Bu rakamlar, E 12.5'te floresan raportör genleri, GFP veya CFP'yi taşıyan plazma DNA'sının utero transfeksiyonundan sonra hipotalamusu göstermektedir. Bu, rostraldan coddle'a transfekte edilmiş bir hipotalamusu gösteren sagital bir bölümdür ve burada, medya lateral ekseni boyunca farklı seviyelerde etiketlenmiş hücrelerin bulunduğu enine kesit yer almaktadır. Bu sagital kesit, spesifik olarak transfekte edilmiş bir memeli gövdesini ve karakteristik aksonal ağacının etiketlenmesini gösterir ve bu enine kesitin elektro geçit tarafında, E 12.5'te doğan nöronlara karşılık gelen etiketli bir bant gösterir.

Bölümleri daha yakından analiz etmek için. Memeli girintisinden çıkan radyal glial süreçlerin düzlemine paralel yatay kesitler hazırlandı. E 12.5 gününde transfekte edilen nöro epitelden doğan ambi O nöronları, GFP'ye karşı antikorlar vasıtasıyla E 18.5 gününde tanımlandı.

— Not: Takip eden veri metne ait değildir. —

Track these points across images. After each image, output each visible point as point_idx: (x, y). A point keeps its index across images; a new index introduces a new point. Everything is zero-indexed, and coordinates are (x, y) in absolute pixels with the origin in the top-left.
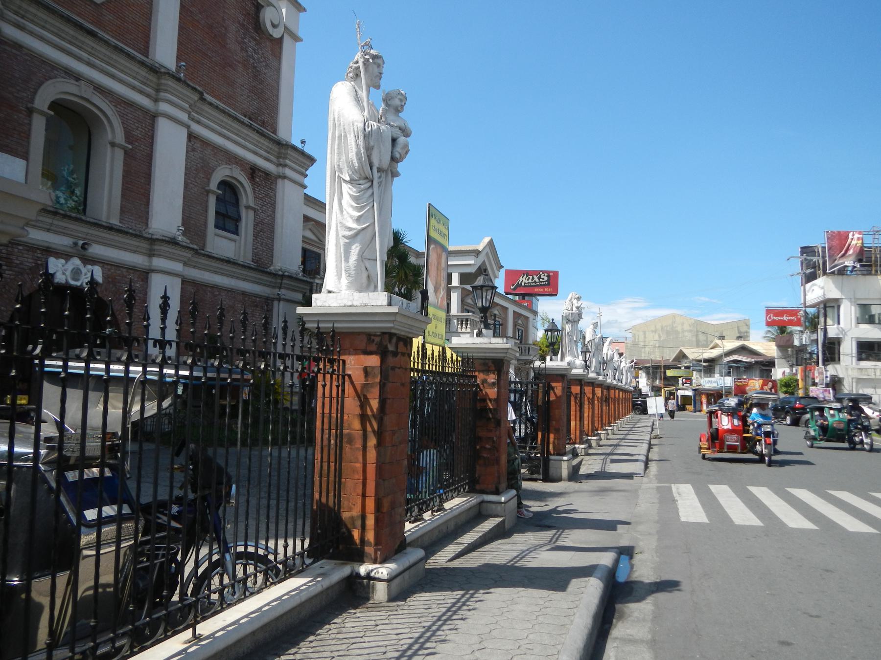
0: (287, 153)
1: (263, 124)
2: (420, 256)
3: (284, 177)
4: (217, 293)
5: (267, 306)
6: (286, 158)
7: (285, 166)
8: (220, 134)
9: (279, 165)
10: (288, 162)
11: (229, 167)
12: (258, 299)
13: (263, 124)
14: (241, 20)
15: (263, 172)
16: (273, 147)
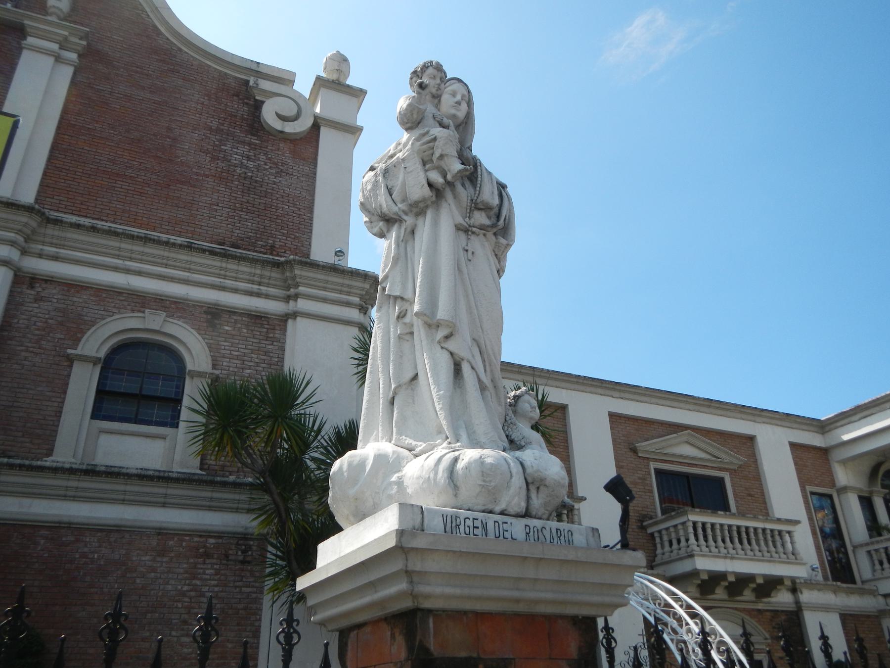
0: (294, 278)
1: (272, 249)
2: (827, 429)
3: (294, 315)
4: (72, 538)
5: (244, 552)
6: (297, 286)
7: (296, 297)
8: (116, 269)
9: (287, 299)
10: (302, 289)
11: (141, 315)
12: (212, 541)
13: (272, 249)
14: (214, 125)
15: (241, 314)
16: (274, 275)
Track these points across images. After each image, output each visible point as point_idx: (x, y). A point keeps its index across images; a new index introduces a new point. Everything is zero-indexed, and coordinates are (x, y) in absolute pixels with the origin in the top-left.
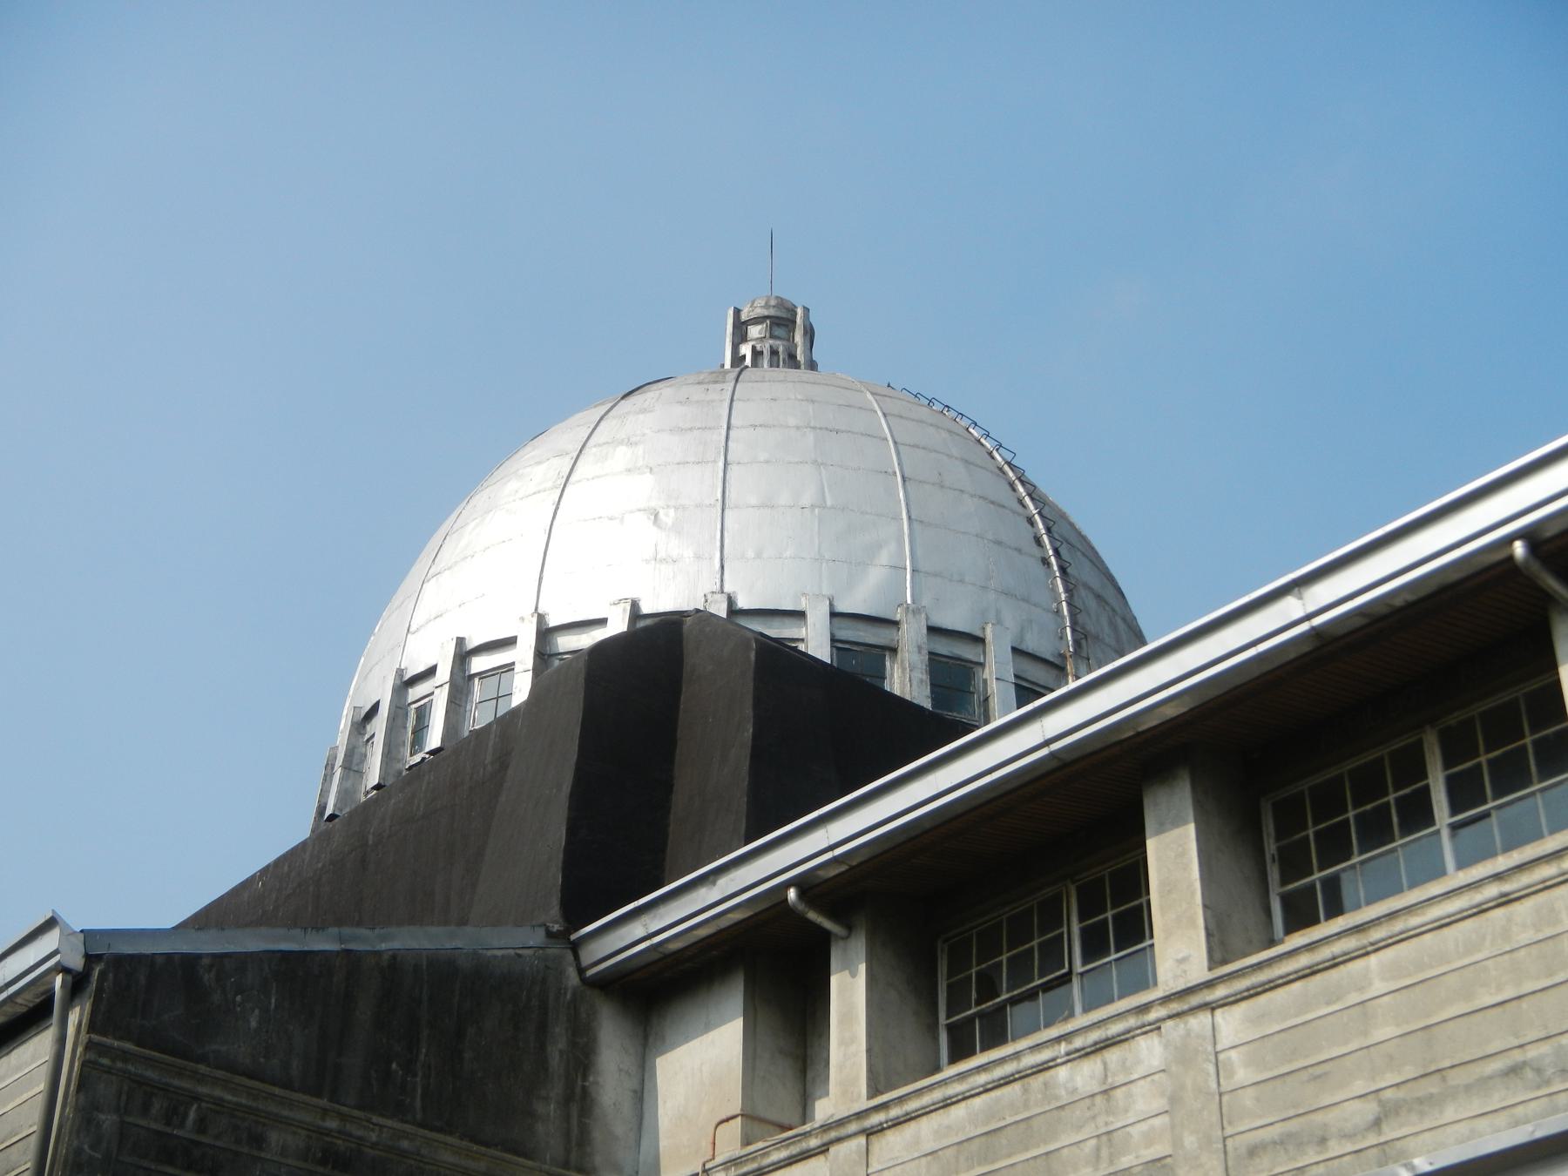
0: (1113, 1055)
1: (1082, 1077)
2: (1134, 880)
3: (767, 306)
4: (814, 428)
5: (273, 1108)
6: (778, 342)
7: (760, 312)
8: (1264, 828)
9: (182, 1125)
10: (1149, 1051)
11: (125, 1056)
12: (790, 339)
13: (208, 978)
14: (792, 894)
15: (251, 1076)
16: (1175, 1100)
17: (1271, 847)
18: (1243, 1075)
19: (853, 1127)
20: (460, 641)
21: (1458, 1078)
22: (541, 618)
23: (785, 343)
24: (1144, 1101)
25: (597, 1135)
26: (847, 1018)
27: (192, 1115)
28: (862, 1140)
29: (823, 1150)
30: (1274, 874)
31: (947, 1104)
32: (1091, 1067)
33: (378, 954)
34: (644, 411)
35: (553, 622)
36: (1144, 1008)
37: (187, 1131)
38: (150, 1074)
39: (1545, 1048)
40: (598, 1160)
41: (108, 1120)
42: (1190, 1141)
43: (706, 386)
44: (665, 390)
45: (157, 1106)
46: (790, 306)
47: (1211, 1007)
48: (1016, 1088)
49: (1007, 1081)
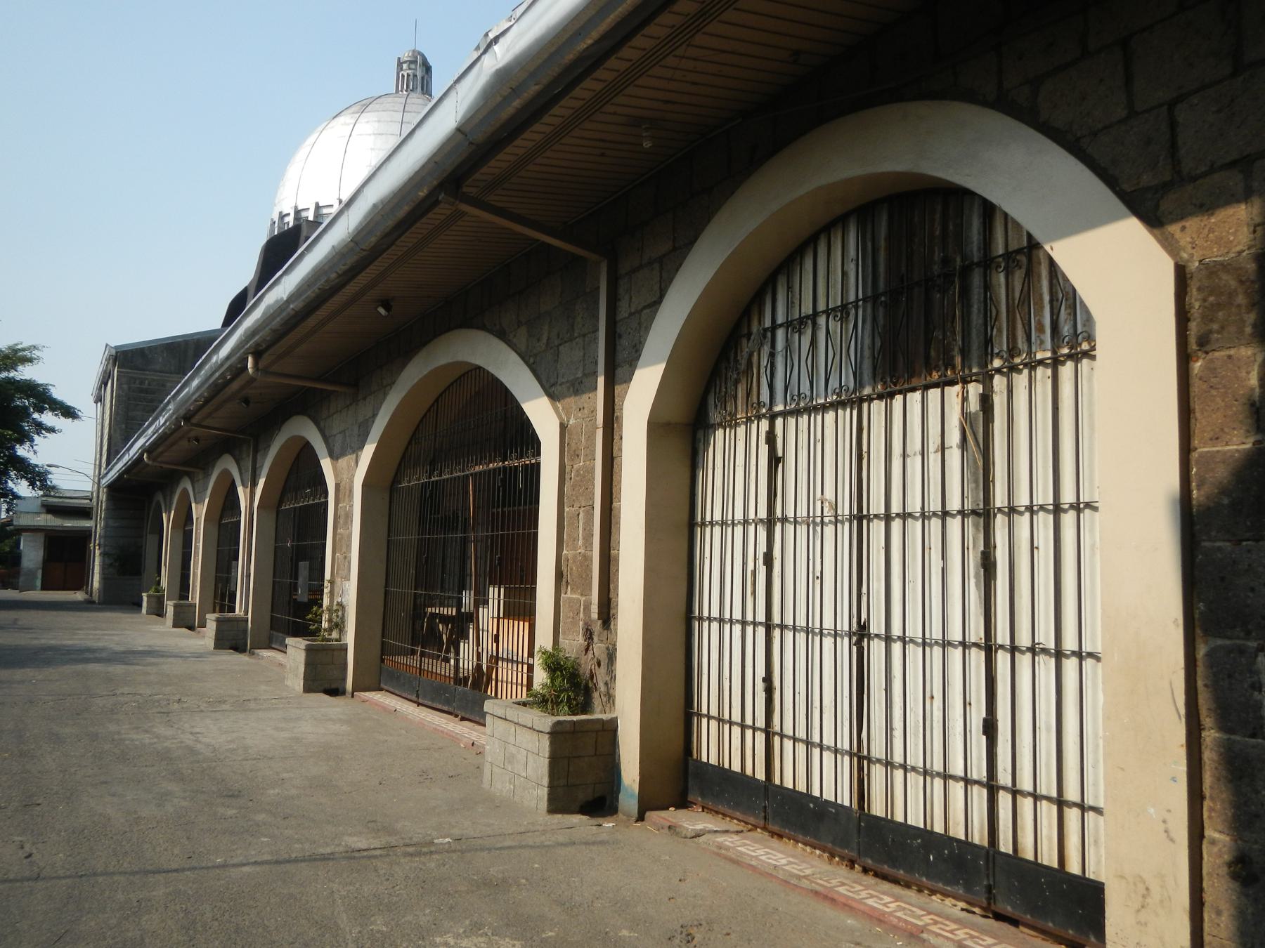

Bu örnekte, antikor sınırlı bir MBO hücresi grubunu etiketledi. Bu grup, E 12.5'ten önce ve sonra doğan MBO nöronlarına karşılık gelen iki etiketlenmemiş lateral ve medial MBO alanı ve nestona karşı bir antikorla ko-boyama arasında yer aldı. Kırmızı, nöro epitelin radyal glial süreçleri üzerinde ayrı ayrı etiketlenmiş nöronların göç modunu gösterir Bir kez ustalaştıktan sonra, bu teknik uygun şekilde yapılırsa 30 dakika içinde yapılabilir.

Bu videoyu izledikten sonra, DNA'nın üçüncü ventriküle nasıl enjekte edileceğini ve hipotalamusu etkili bir şekilde hedeflemek için iğneyi embriyo, baş ve plasenta arasında pozitif elektrot olarak nasıl konumlandıracağınızı iyi anlamış olmalısınız. Bu prosedürü takiben. Transfekte edilen nöronların fenotipi hakkında ek soruları yanıtlamak için immünohistokimya veya inid hibridizasyon gibi diğer yöntemler de uygulanabilir.